EŞHEDÜ EN LÂ İLÂHE İLLALLAH: Kibriyâsı, büyüklüğü ile kimsenin ibâdetine muhtâc olmadığı hâlde, ibâdet olunmağa, Ondan başka kimsenin hakkı olmadığına şehâdet eder, elbette inanırım. Hiçbir şey Ona benzemez.
EŞHEDÜ ENNE MUHAMMEDEN RESÛLULLAH: Muhammedin “aleyhi ve alâ âlihissalâtü vesselâm”, Onun gönderdiği Peygamberi olduğuna, Onun istediği ibâdetlerin yolunu bildiricisi olduğuna ve Allahü teâlâya ancak Onun bildirdiği, gösterdiği ibâdetlerin yaraşır olduğuna şehâdet eder, inanırım.
HAYYE ALES-SALÂH, HAYYE ALEL-FELÂH: Mü’minleri felâha, se’âdete, kurtuluşa sebeb olan namâza çağıran iki kelimedir.
ALLAHÜ EKBER: Ona lâyık bir ibâdeti kimse yapamaz. Herhangi bir kimsenin ibâdetinin Ona lâyık, yakışır olmasından çok büyükdür, çok uzakdır.
LÂ İLÂHE İLLALLAH: İbâdete, karşısında alçalmağa müstehak olan, hakkı olan ancak Odur. Ona lâyık ibâdeti kimse yapamamakla berâber, Ondan başka kimsenin ibâdet olunmağa hakkı yokdur.
Namâzın şerefinin büyüklüğü Onu herkese, haber vermek için seçilmiş olan bu kelimelerin büyüklüğünden anlaşılmalıdır.
6-NİYYET
İftitâh tekbîri söylenirken niyyet edilir. Namâza niyyet etmek demek, ismini, vaktini, kıbleyi, imâma uymağı kalbinden geçirmek demekdir.

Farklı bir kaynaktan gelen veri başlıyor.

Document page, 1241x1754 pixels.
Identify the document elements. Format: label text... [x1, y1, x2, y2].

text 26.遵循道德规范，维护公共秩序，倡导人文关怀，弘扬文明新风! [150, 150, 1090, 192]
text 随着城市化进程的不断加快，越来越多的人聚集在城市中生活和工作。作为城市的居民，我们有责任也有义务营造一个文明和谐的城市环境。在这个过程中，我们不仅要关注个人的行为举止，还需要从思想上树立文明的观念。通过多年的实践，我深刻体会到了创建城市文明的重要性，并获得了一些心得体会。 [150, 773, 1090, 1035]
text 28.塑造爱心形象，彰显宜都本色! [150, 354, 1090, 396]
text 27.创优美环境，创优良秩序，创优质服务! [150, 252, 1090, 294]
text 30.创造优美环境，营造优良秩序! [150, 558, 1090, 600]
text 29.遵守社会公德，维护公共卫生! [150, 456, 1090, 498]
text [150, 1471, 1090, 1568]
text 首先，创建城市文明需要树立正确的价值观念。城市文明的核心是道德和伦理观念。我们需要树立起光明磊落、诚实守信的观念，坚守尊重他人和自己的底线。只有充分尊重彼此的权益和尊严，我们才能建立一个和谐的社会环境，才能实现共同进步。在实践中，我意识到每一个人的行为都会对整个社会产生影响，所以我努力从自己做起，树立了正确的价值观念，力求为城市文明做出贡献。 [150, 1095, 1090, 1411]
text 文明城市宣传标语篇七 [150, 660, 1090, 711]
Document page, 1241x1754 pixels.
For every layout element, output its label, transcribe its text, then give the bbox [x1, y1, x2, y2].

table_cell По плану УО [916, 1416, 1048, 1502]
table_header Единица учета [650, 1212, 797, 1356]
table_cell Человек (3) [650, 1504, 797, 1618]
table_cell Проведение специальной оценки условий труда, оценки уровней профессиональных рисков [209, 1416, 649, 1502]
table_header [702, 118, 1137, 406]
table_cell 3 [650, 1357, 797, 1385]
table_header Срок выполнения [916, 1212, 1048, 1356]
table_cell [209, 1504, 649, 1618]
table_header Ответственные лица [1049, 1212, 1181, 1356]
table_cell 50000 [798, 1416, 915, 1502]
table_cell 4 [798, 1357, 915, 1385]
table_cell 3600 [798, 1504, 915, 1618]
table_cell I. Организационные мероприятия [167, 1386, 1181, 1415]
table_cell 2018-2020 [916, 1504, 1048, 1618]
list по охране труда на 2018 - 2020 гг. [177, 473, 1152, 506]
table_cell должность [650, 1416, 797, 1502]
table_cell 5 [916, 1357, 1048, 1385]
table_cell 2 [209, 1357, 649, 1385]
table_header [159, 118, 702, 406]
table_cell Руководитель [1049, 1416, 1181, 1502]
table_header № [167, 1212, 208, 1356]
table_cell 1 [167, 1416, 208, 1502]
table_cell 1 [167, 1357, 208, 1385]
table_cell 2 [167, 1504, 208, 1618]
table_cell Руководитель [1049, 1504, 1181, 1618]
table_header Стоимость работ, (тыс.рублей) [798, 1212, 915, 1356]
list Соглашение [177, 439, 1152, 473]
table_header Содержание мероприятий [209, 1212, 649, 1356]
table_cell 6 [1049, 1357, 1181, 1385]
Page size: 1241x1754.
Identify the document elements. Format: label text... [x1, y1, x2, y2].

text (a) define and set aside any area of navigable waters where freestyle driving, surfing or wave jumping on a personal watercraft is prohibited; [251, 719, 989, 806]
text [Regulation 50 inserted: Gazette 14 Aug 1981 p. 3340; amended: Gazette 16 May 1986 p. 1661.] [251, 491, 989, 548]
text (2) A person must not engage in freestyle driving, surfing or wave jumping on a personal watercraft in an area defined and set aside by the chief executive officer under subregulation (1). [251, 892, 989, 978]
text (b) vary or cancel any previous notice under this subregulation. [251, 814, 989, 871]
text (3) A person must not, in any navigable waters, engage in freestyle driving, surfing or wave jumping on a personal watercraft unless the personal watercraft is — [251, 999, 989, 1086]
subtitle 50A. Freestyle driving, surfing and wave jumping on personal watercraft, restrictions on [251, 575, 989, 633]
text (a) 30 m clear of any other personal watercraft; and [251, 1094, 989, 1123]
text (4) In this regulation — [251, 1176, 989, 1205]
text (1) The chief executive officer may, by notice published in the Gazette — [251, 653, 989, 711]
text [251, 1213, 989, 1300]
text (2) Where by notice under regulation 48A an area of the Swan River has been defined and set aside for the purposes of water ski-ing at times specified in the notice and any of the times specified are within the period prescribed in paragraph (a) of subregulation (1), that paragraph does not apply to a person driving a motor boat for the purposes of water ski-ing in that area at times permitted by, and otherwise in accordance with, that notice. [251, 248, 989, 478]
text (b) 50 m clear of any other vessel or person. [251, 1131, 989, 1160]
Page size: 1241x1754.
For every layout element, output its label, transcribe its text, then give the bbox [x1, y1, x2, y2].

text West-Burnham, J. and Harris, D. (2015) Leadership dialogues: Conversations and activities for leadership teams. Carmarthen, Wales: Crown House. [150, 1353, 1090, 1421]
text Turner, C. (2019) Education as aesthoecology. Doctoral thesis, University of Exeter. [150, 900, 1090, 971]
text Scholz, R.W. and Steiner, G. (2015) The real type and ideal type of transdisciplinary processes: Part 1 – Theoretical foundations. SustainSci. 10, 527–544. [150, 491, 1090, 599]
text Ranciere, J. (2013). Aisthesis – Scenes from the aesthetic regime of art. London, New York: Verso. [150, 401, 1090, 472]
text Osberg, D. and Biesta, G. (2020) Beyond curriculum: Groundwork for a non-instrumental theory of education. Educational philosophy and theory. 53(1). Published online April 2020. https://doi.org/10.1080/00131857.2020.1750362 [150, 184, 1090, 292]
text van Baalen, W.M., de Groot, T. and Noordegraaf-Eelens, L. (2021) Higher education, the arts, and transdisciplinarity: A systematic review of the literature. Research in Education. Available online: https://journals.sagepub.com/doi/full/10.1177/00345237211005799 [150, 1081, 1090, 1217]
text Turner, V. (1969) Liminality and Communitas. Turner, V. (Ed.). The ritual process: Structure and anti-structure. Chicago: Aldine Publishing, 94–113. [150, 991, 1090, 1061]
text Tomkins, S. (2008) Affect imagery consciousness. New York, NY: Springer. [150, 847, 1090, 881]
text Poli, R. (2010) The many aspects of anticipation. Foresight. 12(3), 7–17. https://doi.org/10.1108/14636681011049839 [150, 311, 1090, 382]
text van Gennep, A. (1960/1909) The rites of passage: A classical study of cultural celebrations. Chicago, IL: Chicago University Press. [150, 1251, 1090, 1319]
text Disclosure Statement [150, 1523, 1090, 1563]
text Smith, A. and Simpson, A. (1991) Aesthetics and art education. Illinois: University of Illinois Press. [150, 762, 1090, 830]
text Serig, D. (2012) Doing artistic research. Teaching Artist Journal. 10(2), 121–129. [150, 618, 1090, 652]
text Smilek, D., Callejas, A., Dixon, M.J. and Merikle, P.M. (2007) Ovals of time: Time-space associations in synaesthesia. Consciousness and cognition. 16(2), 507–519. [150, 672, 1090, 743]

İftitâh tekbîrinden sonra edilen niyyet, sahîh olmaz ve o namâz kabûl olmaz. Farzlarda ve vâciblerde niyyet ederken, hangi farz ve hangi vâcib olduğunu bilmek lâzımdır. Rek’at sayısına niyyet lâzım değildir. Sünneti kılarken, (Namâza) niyyet etmek kâfîdir. Cenâze namâzına, (Allah için namâza, meyyit için düâya) diye niyyet edilir.